Director Andrew Haigh’s local links led to 45 Years being shot in Norfolk
PUBLISHED: 14:58 14 January 2016 | UPDATED: 15:30 14 January 2016
45 Years is a new departure for former Norwich Golden Triangle resident Andrew Haigh whose previous feature films were about young gay men.
His debut, Greek Pete (2009), described a year in the life of a London rent boy. His second, Weekend (2011), was a melancholy film about a passion that ambushes two men over a single weekend achieved cult status.
It won Haigh the London Critics’ Circle award for breakthrough British film-maker and he made it on to the New York Times list of 20 international directors to watch (the only UK director on the list).
He now lives in California where he made two seasons of acclaimed HBO drama Looking.
But before he left for the US, he co-wrote and directed 45 Years, choosing to shoot the film in rural Norfolk, around the Broads, and in Norwich.
Why did you choose to film 45 Years in Norfolk?
Norwich and the surrounding countryside were perfect for the story. There is a barren beauty to the open landscape that reflected the emotions within the story perfectly. I was also living in Norwich at the time, because my partner was doing an MA in creative writing at UEA, so I knew the area well. I feel like it’s still an undiscovered part of the country, which is just fine by me.
How was it filming in and around Norwich? Didn’t people recognise Tom Courtney and Charlotte Rampling?
I desperately wanted [Charlotte] to do the film but the one thing that did worry me was will people believe Charlotte Rampling is the kind of woman who would walk around a department store in Norwich buying clothes? And the weird thing is that once she becomes the character, which she does so beautifully, you believe it.
It’s weird because a lot of the scenes we shot in Norwich with real people, not with extras and she would walk around the city and nobody even looked at her. We had the camera hidden in a van to film some of the scenes, so people wouldn’t see us; and no one knew it was Charlotte Rampling, no one turned an eye.
Tom Courtney gives a very quiet, subtle performance...

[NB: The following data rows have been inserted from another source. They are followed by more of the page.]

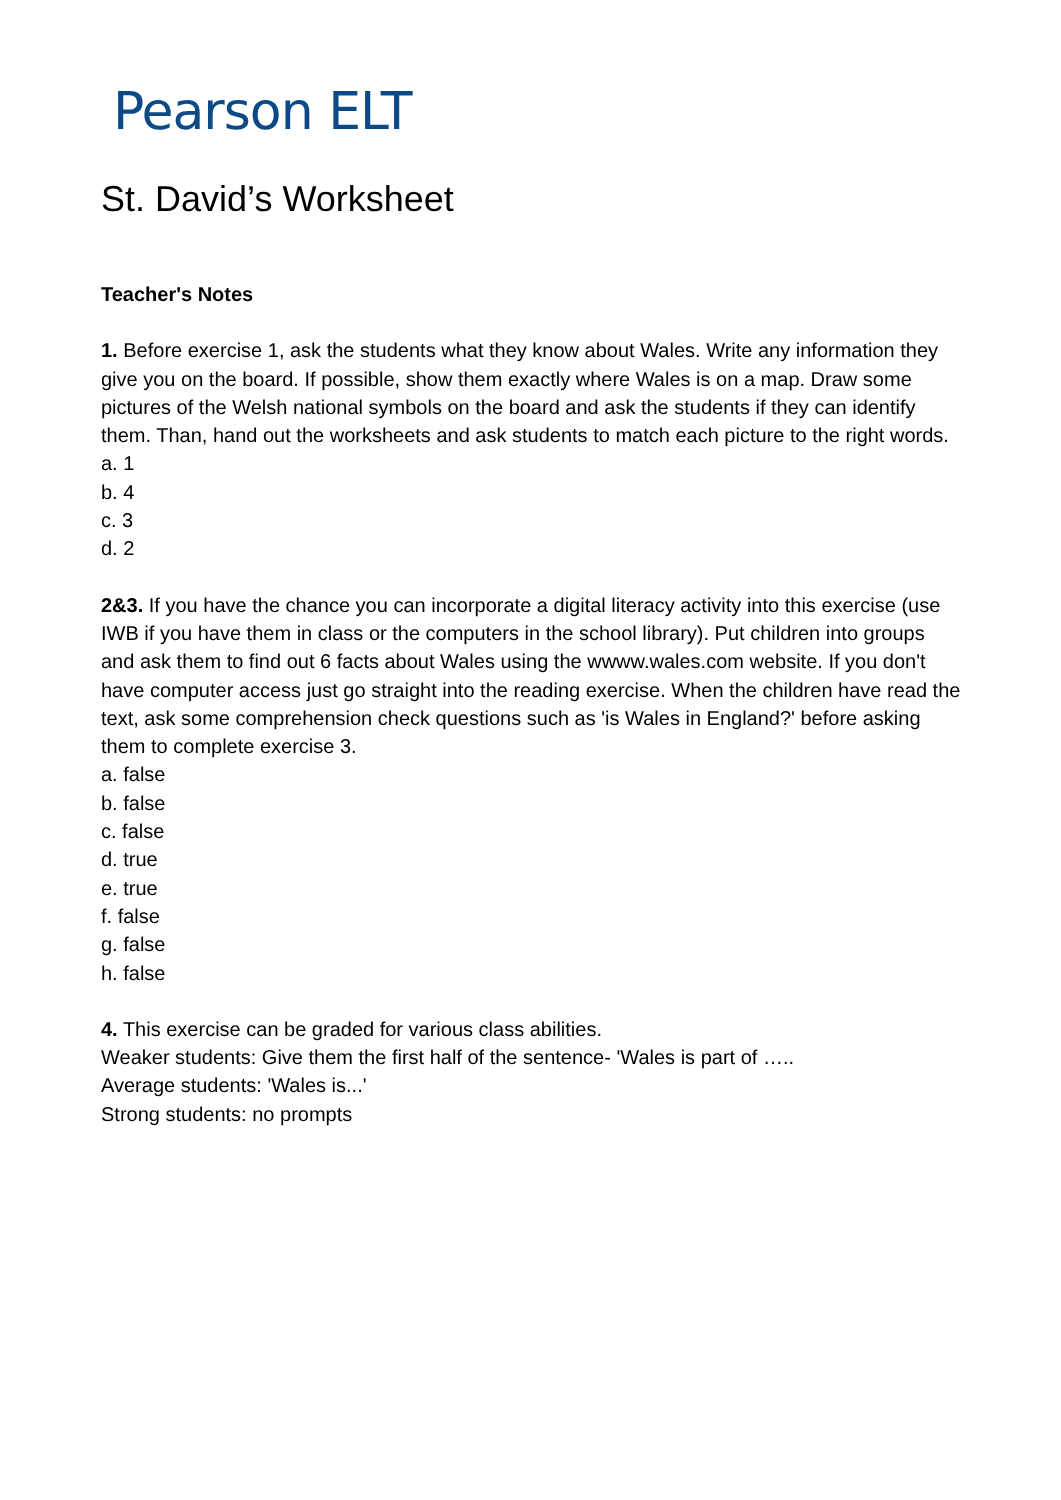Pearson ELT
St. David’s Worksheet
Teacher's Notes
1. Before exercise 1, ask the students what they know about Wales. Write any information they give you on the board. If possible, show them exactly where Wales is on a map. Draw some pictures of the Welsh national symbols on the board and ask the students if they can identify them. Than, hand out the worksheets and ask students to match each picture to the right words.
a. 1
b. 4
c. 3
d. 2
2&3. If you have the chance you can incorporate a digital literacy activity into this exercise (use IWB if you have them in class or the computers in the school library). Put children into groups and ask them to find out 6 facts about Wales using the wwww.wales.com website. If you don't have computer access just go straight into the reading exercise. When the children have read the text, ask some comprehension check questions such as 'is Wales in England?' before asking them to complete exercise 3.
a. false
b. false
c. false
d. true
e. true
f. false
g. false
h. false
4. This exercise can be graded for various class abilities.
Weaker students: Give them the first half of the sentence- 'Wales is part of …..
Average students: 'Wales is...'
Strong students: no prompts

There is a vulnerability to Tom and to his performance. The last thing I wanted for this film was an angry man raging at the world; I’ve seen that on screen too many times before. I wanted something more complex, something more sensitive. Here is a character struggling with his sense of self, not the villain of the piece. Hopefully there are no villains, just people trying to figure things out.
The Norfolk setting is a change from the source material, which is set in North Wales. The Norfolk landscape becomes something of a metaphor for the couple’s marriage...
I love the idea that his past with Katya was set in the mountains of Switzerland and with Kate he’s settled in the flattest part of the UK. There’s something about the horizons in Norfolk, they’re quite isolating, those landscapes, because you just see forever, and I think that’s quite a scary prospect sometimes. It just made sense to me emotionally.
The look of the film is very real, quite bleak with lots of mist on the Norfolk Broads and no beautiful sunsets. Was that deliberate?
I want my films to feel very true to the characters in the moment. If you live somewhere and you’ve lived there a very long time, it doesn’t mean much to you anymore. You no longer wake up in the morning and think ‘gosh what a beautiful view’. You just walk around the countryside and you look at your feet.
I think in films too often they overdo the beauty and over comes the story. For me its more about that the characters are existing and the background becomes less important.
Despite getting international acclaim, the film is very British in its sensibility...
I do think there is something culturally and politically conservative about the British which encourages many to bury their feelings for the sake of keeping the status quo. This is certainly the case with the English middles classes. Saying that, I think it’s every hard for anyone to be truly open about their feelings because for most of the time they make no sense to us.